Extracted data entries:
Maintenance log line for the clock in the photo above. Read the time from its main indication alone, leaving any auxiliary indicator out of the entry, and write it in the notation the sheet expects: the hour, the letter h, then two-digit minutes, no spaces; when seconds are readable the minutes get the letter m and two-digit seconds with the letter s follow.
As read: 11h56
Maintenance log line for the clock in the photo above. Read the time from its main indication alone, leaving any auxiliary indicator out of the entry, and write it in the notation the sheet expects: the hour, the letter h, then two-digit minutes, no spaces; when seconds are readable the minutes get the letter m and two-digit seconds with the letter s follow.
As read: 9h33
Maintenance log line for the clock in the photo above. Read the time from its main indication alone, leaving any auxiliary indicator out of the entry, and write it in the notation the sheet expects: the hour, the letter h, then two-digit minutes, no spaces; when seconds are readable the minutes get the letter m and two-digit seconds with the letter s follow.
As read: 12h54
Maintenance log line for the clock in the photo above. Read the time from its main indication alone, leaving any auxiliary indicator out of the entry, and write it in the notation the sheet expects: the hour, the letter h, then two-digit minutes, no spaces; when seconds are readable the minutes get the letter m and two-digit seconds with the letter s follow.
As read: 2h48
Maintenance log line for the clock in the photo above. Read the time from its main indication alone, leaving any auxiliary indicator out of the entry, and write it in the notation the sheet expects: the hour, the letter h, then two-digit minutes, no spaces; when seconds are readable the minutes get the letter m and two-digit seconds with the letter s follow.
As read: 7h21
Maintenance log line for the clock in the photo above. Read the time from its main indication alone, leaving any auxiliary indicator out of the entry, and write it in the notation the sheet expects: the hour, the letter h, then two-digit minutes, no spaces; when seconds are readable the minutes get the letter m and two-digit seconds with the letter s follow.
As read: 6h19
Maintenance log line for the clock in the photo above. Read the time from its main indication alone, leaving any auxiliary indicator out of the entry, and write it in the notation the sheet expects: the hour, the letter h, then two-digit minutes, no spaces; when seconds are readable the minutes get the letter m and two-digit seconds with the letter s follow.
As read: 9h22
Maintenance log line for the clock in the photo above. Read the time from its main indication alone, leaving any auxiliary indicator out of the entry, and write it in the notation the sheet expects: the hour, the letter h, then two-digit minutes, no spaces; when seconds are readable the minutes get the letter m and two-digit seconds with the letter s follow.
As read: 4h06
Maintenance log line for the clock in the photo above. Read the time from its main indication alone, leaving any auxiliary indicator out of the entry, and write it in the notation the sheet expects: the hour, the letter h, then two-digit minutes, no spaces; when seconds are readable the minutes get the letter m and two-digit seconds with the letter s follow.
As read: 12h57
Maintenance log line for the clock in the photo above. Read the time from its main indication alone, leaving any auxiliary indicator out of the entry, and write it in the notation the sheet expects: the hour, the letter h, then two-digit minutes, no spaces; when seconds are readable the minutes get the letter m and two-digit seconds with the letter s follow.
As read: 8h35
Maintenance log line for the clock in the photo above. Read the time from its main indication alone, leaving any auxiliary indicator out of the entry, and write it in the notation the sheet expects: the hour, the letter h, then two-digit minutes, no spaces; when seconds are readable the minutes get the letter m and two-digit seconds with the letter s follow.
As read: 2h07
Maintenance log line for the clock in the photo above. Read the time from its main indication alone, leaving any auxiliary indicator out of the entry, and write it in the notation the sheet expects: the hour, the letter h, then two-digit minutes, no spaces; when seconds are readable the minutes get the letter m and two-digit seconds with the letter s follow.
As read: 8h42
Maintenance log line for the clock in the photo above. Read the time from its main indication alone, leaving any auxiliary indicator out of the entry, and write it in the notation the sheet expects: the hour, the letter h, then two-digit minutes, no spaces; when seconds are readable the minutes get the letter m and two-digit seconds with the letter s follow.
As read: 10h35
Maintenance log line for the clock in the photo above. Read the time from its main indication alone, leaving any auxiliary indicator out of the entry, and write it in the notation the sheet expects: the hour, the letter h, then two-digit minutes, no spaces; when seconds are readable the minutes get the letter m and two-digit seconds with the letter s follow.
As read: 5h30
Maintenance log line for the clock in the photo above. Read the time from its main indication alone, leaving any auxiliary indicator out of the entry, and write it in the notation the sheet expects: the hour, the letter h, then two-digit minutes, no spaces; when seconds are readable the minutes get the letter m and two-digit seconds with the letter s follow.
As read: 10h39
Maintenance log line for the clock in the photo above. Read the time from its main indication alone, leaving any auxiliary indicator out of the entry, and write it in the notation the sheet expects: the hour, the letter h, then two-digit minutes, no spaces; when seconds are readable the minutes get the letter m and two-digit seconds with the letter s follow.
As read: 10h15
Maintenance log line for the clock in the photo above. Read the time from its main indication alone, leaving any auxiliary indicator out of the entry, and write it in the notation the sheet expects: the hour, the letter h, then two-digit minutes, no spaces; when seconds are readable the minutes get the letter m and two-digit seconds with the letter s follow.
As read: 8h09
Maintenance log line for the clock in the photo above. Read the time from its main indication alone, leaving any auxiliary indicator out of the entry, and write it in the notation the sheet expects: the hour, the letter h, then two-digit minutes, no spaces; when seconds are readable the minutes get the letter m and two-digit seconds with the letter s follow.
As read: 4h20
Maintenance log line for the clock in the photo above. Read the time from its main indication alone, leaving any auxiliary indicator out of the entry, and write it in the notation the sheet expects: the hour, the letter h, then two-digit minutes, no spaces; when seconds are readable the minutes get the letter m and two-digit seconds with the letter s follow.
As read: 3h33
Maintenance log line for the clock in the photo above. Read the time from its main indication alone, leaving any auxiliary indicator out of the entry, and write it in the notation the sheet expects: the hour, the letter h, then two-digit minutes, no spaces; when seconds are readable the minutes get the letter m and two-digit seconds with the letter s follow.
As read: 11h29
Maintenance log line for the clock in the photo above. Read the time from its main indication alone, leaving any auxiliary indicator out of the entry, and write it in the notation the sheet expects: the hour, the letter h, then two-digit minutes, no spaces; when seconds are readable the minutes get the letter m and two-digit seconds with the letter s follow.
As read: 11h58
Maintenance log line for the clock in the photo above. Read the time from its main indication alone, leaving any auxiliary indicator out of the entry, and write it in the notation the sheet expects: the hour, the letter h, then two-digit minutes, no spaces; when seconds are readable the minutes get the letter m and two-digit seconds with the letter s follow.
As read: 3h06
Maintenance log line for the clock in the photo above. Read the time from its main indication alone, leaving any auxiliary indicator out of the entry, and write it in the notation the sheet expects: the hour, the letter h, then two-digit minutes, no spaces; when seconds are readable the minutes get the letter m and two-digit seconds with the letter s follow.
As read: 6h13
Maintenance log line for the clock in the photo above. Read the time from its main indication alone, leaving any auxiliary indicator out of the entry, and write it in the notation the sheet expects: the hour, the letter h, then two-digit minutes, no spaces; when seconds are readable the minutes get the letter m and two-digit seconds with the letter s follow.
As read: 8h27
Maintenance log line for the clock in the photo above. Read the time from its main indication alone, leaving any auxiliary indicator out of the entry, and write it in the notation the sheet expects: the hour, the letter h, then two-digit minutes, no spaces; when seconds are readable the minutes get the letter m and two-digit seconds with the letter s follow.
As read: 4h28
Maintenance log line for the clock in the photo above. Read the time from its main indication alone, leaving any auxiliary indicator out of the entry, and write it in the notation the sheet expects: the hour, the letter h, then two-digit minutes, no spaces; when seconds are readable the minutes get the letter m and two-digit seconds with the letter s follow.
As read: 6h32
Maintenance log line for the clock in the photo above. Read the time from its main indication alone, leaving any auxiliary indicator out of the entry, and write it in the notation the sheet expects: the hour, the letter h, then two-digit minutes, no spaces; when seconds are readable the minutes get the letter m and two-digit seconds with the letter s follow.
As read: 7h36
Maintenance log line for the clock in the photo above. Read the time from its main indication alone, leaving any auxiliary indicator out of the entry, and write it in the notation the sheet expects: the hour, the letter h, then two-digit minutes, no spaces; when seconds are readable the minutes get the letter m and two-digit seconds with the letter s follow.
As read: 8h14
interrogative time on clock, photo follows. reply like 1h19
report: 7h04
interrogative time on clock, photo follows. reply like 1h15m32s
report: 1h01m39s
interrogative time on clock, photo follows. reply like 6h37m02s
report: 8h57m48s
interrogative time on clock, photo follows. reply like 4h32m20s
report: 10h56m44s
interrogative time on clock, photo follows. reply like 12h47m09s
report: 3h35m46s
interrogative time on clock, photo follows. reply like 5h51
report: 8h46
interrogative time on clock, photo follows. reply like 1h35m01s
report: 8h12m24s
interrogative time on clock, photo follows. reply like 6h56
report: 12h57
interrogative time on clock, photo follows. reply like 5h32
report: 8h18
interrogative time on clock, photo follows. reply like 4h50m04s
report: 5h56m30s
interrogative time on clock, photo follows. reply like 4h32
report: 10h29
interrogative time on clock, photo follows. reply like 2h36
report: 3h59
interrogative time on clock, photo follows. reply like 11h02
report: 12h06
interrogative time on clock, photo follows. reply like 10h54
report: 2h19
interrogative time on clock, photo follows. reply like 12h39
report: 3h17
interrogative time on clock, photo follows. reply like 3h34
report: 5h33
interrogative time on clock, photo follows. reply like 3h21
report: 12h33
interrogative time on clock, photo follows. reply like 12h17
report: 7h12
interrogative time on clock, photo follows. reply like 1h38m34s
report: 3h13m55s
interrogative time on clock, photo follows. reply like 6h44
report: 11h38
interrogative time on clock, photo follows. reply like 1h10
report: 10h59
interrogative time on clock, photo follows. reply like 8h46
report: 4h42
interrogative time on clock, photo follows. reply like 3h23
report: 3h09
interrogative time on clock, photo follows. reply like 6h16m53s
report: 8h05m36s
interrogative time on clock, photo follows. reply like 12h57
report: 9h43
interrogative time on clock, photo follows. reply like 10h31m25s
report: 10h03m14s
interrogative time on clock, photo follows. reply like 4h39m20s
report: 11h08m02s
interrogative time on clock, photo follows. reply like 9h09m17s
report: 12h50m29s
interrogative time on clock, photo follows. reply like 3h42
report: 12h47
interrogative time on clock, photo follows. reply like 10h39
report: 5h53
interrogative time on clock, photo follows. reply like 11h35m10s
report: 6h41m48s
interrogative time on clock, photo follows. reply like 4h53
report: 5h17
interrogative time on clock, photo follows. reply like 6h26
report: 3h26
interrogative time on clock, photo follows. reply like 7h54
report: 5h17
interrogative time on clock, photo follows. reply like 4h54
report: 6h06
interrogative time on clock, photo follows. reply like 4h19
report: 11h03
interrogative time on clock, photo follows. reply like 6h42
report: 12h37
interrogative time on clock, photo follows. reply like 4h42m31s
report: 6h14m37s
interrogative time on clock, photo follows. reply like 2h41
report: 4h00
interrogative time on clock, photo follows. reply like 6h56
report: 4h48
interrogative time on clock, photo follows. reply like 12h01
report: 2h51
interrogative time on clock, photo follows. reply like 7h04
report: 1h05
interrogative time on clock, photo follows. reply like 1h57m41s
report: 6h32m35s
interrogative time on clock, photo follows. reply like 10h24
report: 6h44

### EXERCISE
Copy word for word every line from the one containing "interrogative time on clock, photo follows. reply like 12h01" through the final line of the material, including both of those lines.

### OUTPUT FOR THIS TASK
interrogative time on clock, photo follows. reply like 12h01
report: 2h51
interrogative time on clock, photo follows. reply like 7h04
report: 1h05
interrogative time on clock, photo follows. reply like 1h57m41s
report: 6h32m35s
interrogative time on clock, photo follows. reply like 10h24
report: 6h44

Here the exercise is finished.